We replaced our TV antennae in Adelaide (I pranged it into the phone line in the lane behind our house before we left) then spent the next few nights free camping at Redhill and Kyancutta. We enjoyed a free day in Ceduna, unhooking the Suzuki and took in the local sights. The wheat country between Kimba (home of Cory Enright) and Ceduna was a real surprise for us. We expected to see desert country. The good local rain ensured the crops got up to a good start. Like Victoria and the Riverina, this region too has endured 5 years of drought. The countryside was emerald green for hundreds of kilometers.

Now that we are on the Nullarbor Plain itself, we haven’t seen a tree for 200 kms.
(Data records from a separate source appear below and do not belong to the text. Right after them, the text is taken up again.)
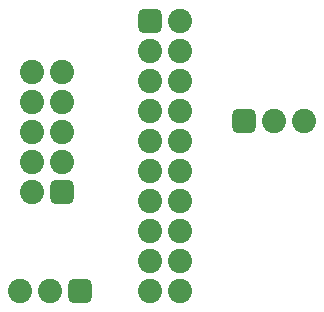
<source format=gbs>
G04*
G04 #@! TF.GenerationSoftware,Altium Limited,Altium Designer,19.0.15 (446)*
G04*
G04 Layer_Color=16711935*
%FSLAX44Y44*%
%MOMM*%
G71*
G01*
G75*
G04:AMPARAMS|DCode=14|XSize=2.05mm|YSize=2.05mm|CornerRadius=0.525mm|HoleSize=0mm|Usage=FLASHONLY|Rotation=180.000|XOffset=0mm|YOffset=0mm|HoleType=Round|Shape=RoundedRectangle|*
%AMROUNDEDRECTD14*
21,1,2.0500,1.0000,0,0,180.0*
21,1,1.0000,2.0500,0,0,180.0*
1,1,1.0500,-0.5000,0.5000*
1,1,1.0500,0.5000,0.5000*
1,1,1.0500,0.5000,-0.5000*
1,1,1.0500,-0.5000,-0.5000*
%
%ADD14ROUNDEDRECTD14*%
%ADD15C,2.0500*%
G04:AMPARAMS|DCode=16|XSize=2.05mm|YSize=2.05mm|CornerRadius=0.525mm|HoleSize=0mm|Usage=FLASHONLY|Rotation=270.000|XOffset=0mm|YOffset=0mm|HoleType=Round|Shape=RoundedRectangle|*
%AMROUNDEDRECTD16*
21,1,2.0500,1.0000,0,0,270.0*
21,1,1.0000,2.0500,0,0,270.0*
1,1,1.0500,-0.5000,-0.5000*
1,1,1.0500,-0.5000,0.5000*
1,1,1.0500,0.5000,0.5000*
1,1,1.0500,0.5000,-0.5000*
%
%ADD16ROUNDEDRECTD16*%
D14*
X115400Y45700D02*
D03*
X254600Y190000D02*
D03*
D15*
X90000Y45700D02*
D03*
X64600D02*
D03*
X280000Y190000D02*
D03*
X305400D02*
D03*
X200000Y274300D02*
D03*
X174600Y248900D02*
D03*
X200000D02*
D03*
X174600Y223500D02*
D03*
X200000D02*
D03*
X174600Y198100D02*
D03*
X200000D02*
D03*
X174600Y172700D02*
D03*
X200000D02*
D03*
X174600Y147300D02*
D03*
X200000D02*
D03*
X174600Y121900D02*
D03*
X200000D02*
D03*
X174600Y96500D02*
D03*
X200000D02*
D03*
X174600Y71100D02*
D03*
X200000D02*
D03*
X174600Y45700D02*
D03*
X200000D02*
D03*
X100000Y180000D02*
D03*
X74600Y154600D02*
D03*
X100000D02*
D03*
X74600Y129200D02*
D03*
Y180000D02*
D03*
X100000Y205400D02*
D03*
X74600D02*
D03*
X100000Y230800D02*
D03*
X74600D02*
D03*
D16*
X174600Y274300D02*
D03*
X100000Y129200D02*
D03*
M02*

</source>
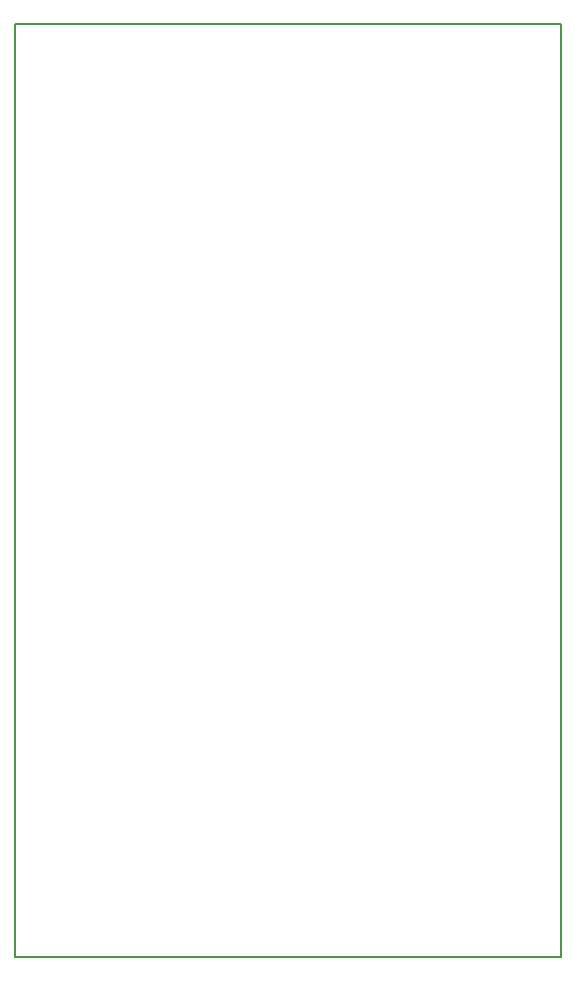
<source format=gm1>
G04 #@! TF.GenerationSoftware,KiCad,Pcbnew,(2017-09-22 revision df472e6)-master*
G04 #@! TF.CreationDate,2017-12-25T08:16:24-08:00*
G04 #@! TF.ProjectId,ody_adap,6F64795F616461702E6B696361645F70,rev?*
G04 #@! TF.SameCoordinates,Original*
G04 #@! TF.FileFunction,Profile,NP*
%FSLAX46Y46*%
G04 Gerber Fmt 4.6, Leading zero omitted, Abs format (unit mm)*
G04 Created by KiCad (PCBNEW (2017-09-22 revision df472e6)-master) date Mon Dec 25 08:16:24 2017*
%MOMM*%
%LPD*%
G01*
G04 APERTURE LIST*
%ADD10C,0.150000*%
G04 APERTURE END LIST*
D10*
X142500000Y-53000000D02*
X96250000Y-53000000D01*
X142500000Y-132000000D02*
X142500000Y-53000000D01*
X96250000Y-132000000D02*
X142500000Y-132000000D01*
X96250000Y-53000000D02*
X96250000Y-132000000D01*
M02*

</source>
We are both very excited by the possibility of seeing whales in the morning. Apart from sharing this roadside stop with a couple of German backpackers in a Wicked van we are alone. No TV or radio reception. It’s a bit spooky. Luckily, we have Noah the ‘guard cat’ with us.

The following morning we stood on the edge of 300 ft cliffs overlooking the Bight, to see the sun rise. Alas, there wasn’t a whale to be seen. The 300ft cliffs though are a magnificent vista and the southern ocean was at its bluest. There are at least half a dozen such viewing points between the Nullarbor Roadhouse and Eucla, on the WA border. We never stopped at any and were later disappointed to learn that at one of them there were about 40 whales to be seen less than 100 meters from the cliffs; one was an albino calf. We were compensated by seeing a herd of eight wild camels about 500 meters from the edge of the road. One, a bull, came to grief during the night. A road-train hit it (if it had been a car there would have been wreckage) and it was largely in one piece but its four legs were splayed in all the wrong directions.